Important things to know about inflammatory diseases

Inflammation is the body's natural response to irritation or injury.  It can happen anywhere in your body, including your skin or internal organs.  There are many different types of inflammatory diseases including psoriasis, arthritis, Crohn's disease, colitis, and irritable bowel syndrome (IBS).

You may notice symptoms like redness, warmth, and swelling where ever there's inflammation.  The symptoms depend on which part of the body is inflamed and how severe it is.

Some symptoms include fatigue, headache, muscle aches and pains, sleep issues, or a loss of appetite. Inflammatory diseases cause many symptoms that affect daily life – from causing discomfort to interfering with work productivity – so they may cause stress for you or your family.
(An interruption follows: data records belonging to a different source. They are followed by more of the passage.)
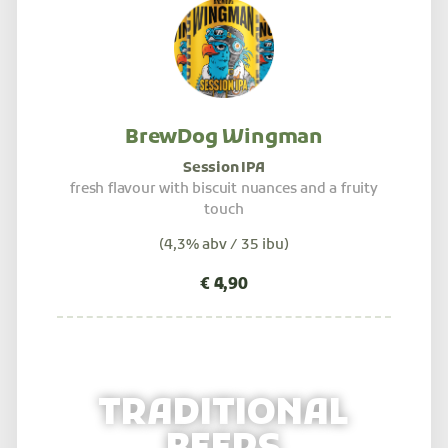
BrewDog Wingman
Session IPA
fresh flavour with biscuit nuances and a fruity
touch
(4,3% abv / 35 ibu)
TRADITIONAL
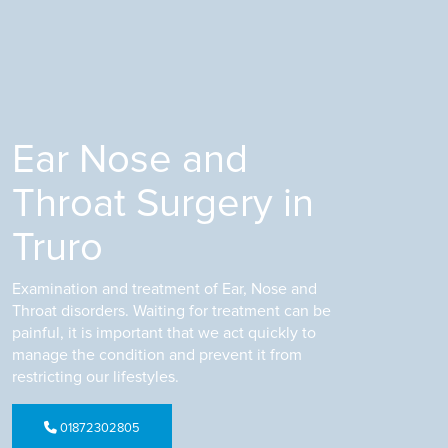
Ear Nose and
Throat Surgery in
Truro
Examination and treatment of Ear, Nose and
Throat disorders. Waiting for treatment can be
painful, it is important that we act quickly to
manage the condition and prevent it from
restricting our lifestyles.
01872302805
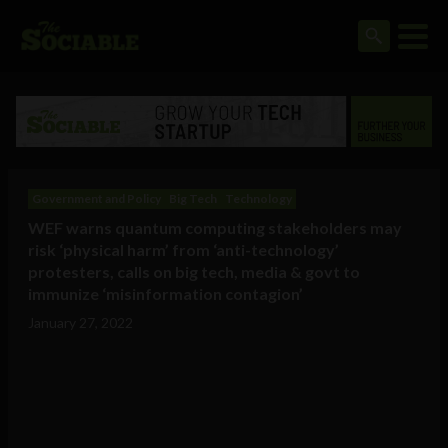
Government and Policy
Big Tech
Technology
WEF warns quantum computing stakeholders may
risk ‘physical harm’ from ‘anti-technology’
protesters, calls on big tech, media & govt to
immunize ‘misinformation contagion’
January 27, 2022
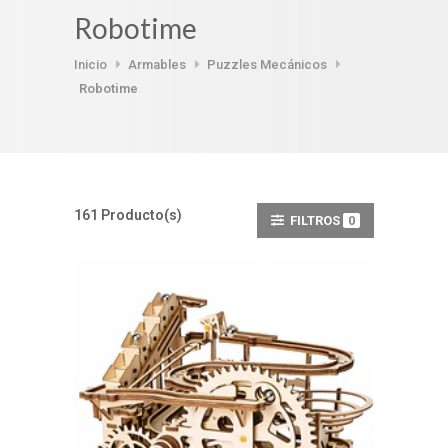
Robotime
Inicio
Armables
Puzzles Mecánicos
Robotime
161 Producto(s)
FILTROS
0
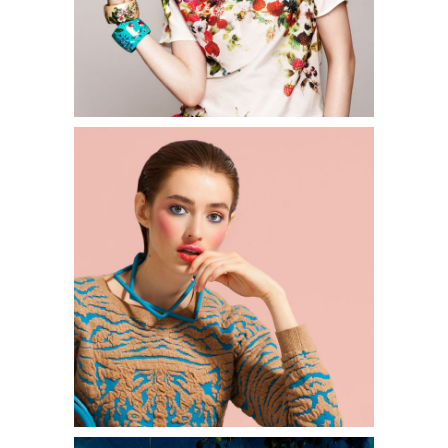
0
2 pics
1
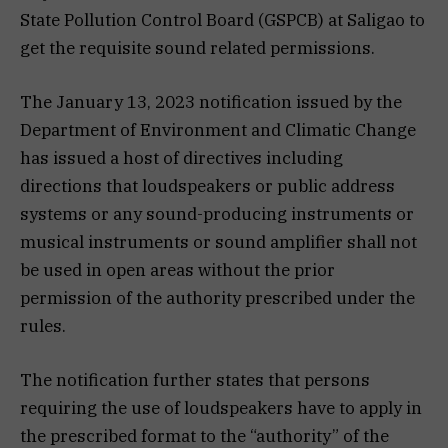
State Pollution Control Board (GSPCB) at Saligao to
get the requisite sound related permissions.
The January 13, 2023 notification issued by the
Department of Environment and Climatic Change
has issued a host of directives including
directions that loudspeakers or public address
systems or any sound-producing instruments or
musical instruments or sound amplifier shall not
be used in open areas without the prior
permission of the authority prescribed under the
rules.
The notification further states that persons
requiring the use of loudspeakers have to apply in
the prescribed format to the “authority” of the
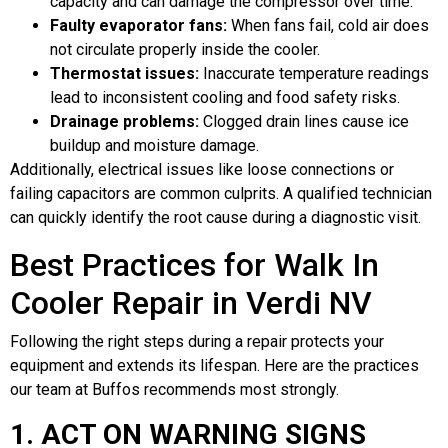
capacity and can damage the compressor over time.
Faulty evaporator fans:
When fans fail, cold air does
not circulate properly inside the cooler.
Thermostat issues:
Inaccurate temperature readings
lead to inconsistent cooling and food safety risks.
Drainage problems:
Clogged drain lines cause ice
buildup and moisture damage.
Additionally, electrical issues like loose connections or
failing capacitors are common culprits. A qualified technician
can quickly identify the root cause during a diagnostic visit.
Best Practices for Walk In
Cooler Repair in Verdi NV
Following the right steps during a repair protects your
equipment and extends its lifespan. Here are the practices
our team at Buffos recommends most strongly.
1. ACT ON WARNING SIGNS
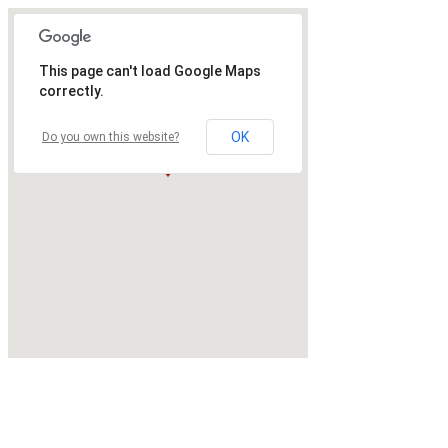
This page can't load Google Maps
correctly.
OK
Do you own this website?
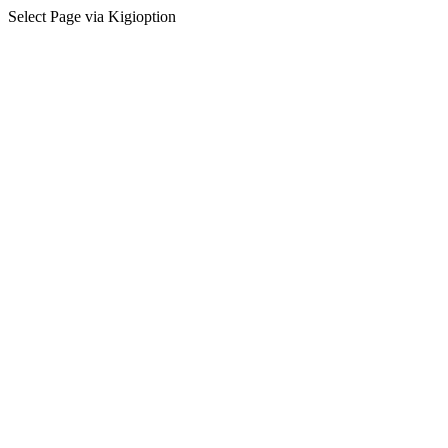
Select Page via Kigioption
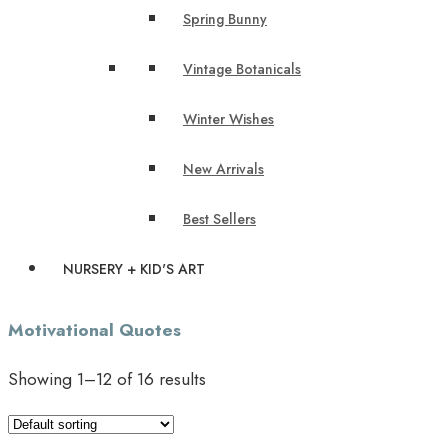
Spring Bunny
Vintage Botanicals
Winter Wishes
New Arrivals
Best Sellers
NURSERY + KID'S ART
Motivational Quotes
Showing 1–12 of 16 results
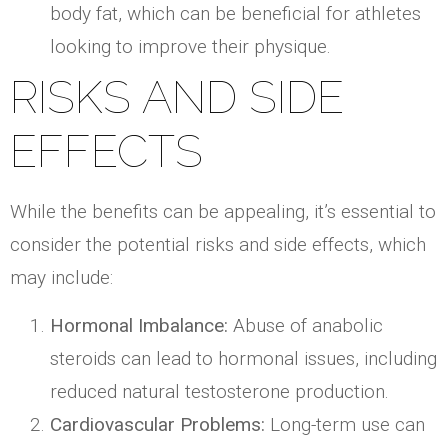
body fat, which can be beneficial for athletes
looking to improve their physique.
RISKS AND SIDE
EFFECTS
While the benefits can be appealing, it’s essential to
consider the potential risks and side effects, which
may include:
Hormonal Imbalance:
Abuse of anabolic
steroids can lead to hormonal issues, including
reduced natural testosterone production.
Cardiovascular Problems:
Long-term use can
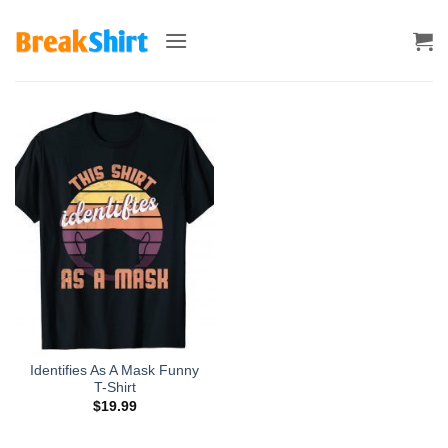
Skip
to
content
Identifies As A Mask Funny
T-Shirt
$
19.99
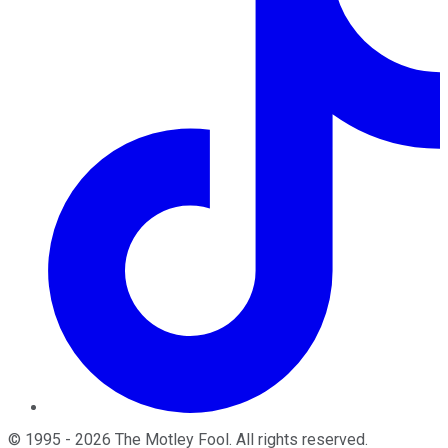
©
1995
-
2026
The Motley Fool
. All rights reserved.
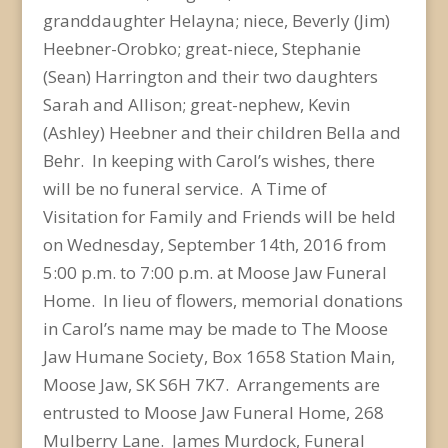
granddaughter Helayna; niece, Beverly (Jim)
Heebner-Orobko; great-niece, Stephanie
(Sean) Harrington and their two daughters
Sarah and Allison; great-nephew, Kevin
(Ashley) Heebner and their children Bella and
Behr. In keeping with Carol’s wishes, there
will be no funeral service. A Time of
Visitation for Family and Friends will be held
on Wednesday, September 14th, 2016 from
5:00 p.m. to 7:00 p.m. at Moose Jaw Funeral
Home. In lieu of flowers, memorial donations
in Carol’s name may be made to The Moose
Jaw Humane Society, Box 1658 Station Main,
Moose Jaw, SK S6H 7K7. Arrangements are
entrusted to Moose Jaw Funeral Home, 268
Mulberry Lane. James Murdock, Funeral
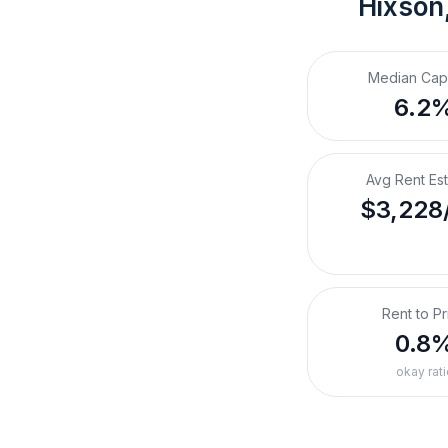
Hixson
Median Cap
6.2
Avg Rent Es
$3,228
Rent to Pr
0.8
okay rati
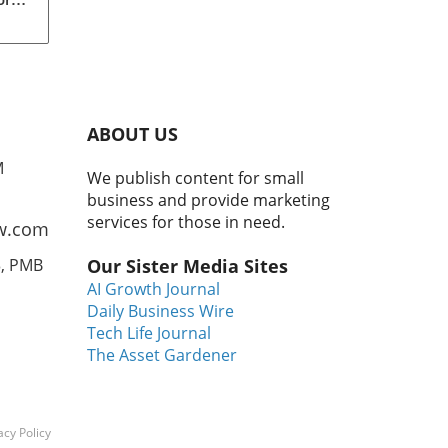
t
.
o
ABOUT US
 and
M
We publish content for small
 to
business and provide marketing
se
services for those in need.
w.com
3, PMB
Our Sister Media Sites
AI Growth Journal
Daily Business Wire
ty
Tech Life Journal
ul
The Asset Gardener
ves
rt
lyze
acy Policy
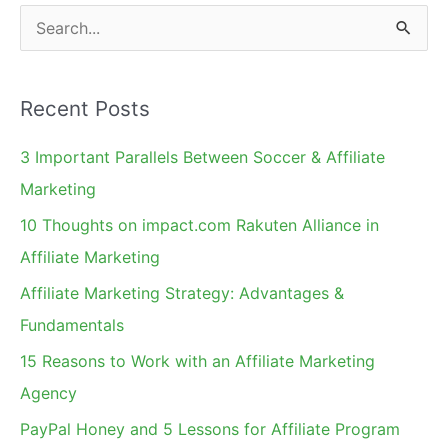
S
e
a
Recent Posts
r
c
3 Important Parallels Between Soccer & Affiliate
h
Marketing
f
10 Thoughts on impact.com Rakuten Alliance in
o
Affiliate Marketing
r
Affiliate Marketing Strategy: Advantages &
:
Fundamentals
15 Reasons to Work with an Affiliate Marketing
Agency
PayPal Honey and 5 Lessons for Affiliate Program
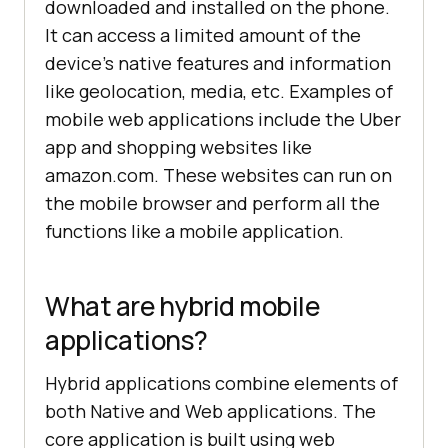
downloaded and installed on the phone.
It can access a limited amount of the
device’s native features and information
like geolocation, media, etc. Examples of
mobile web applications include the Uber
app and shopping websites like
amazon.com. These websites can run on
the mobile browser and perform all the
functions like a mobile application.
What are hybrid mobile
applications?
Hybrid applications combine elements of
both Native and Web applications. The
core application is built using web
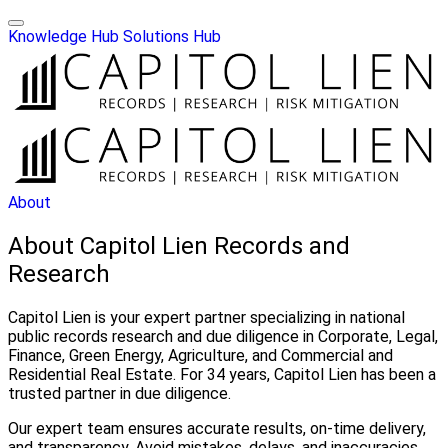
Knowledge Hub
Solutions Hub
About
About Capitol Lien Records and
Research
Capitol Lien is your expert partner specializing in national
public records research and due diligence in Corporate, Legal,
Finance, Green Energy, Agriculture, and Commercial and
Residential Real Estate. For 34 years, Capitol Lien has been a
trusted partner in due diligence.
Our expert team ensures accurate results, on-time delivery,
and transparency. Avoid mistakes, delays, and inaccuracies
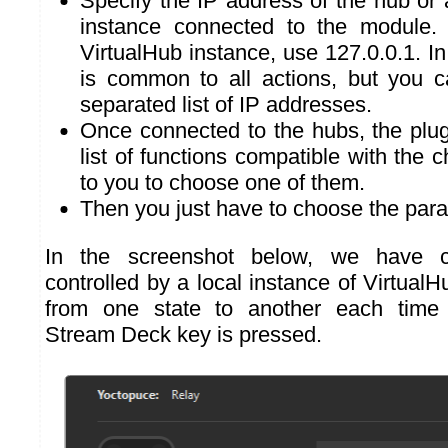
Specify the IP address of the hub or
instance connected to the module. 
VirtualHub instance, use 127.0.0.1. In
is common to all actions, but you 
separated list of IP addresses.
Once connected to the hubs, the plug
list of functions compatible with the c
to you to choose one of them.
Then you just have to choose the para
In the screenshot below, we have c
controlled by a local instance of VirtualHu
from one state to another each time 
Stream Deck key is pressed.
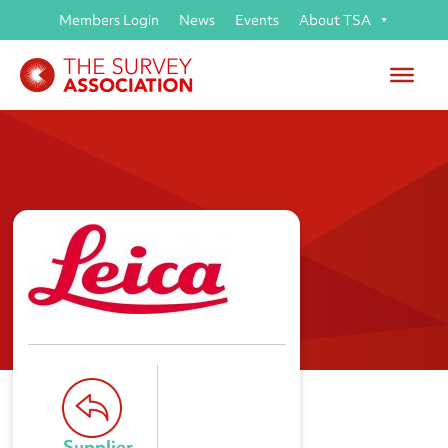
Members Login
News
Events
About TSA
Leica Geosystems Ltd
Supplier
Everyday foods that are good for inflammation reduce the causes of these diseases, so they can provide relief to those suffering from inflammatory disorders.  The best part is, there are many different foods with anti-inflammatory properties–you don't have to eat them all at once!

Fight Inflammation

In this blog post, we have highlighted a few of the foods that are good for inflammation. We hope you found some new information in our article and can use it to help keep your body happy!

If you need more information about how diet affects inflammation or want us to write an article on a specific topic, let us know by typing in the comment section below.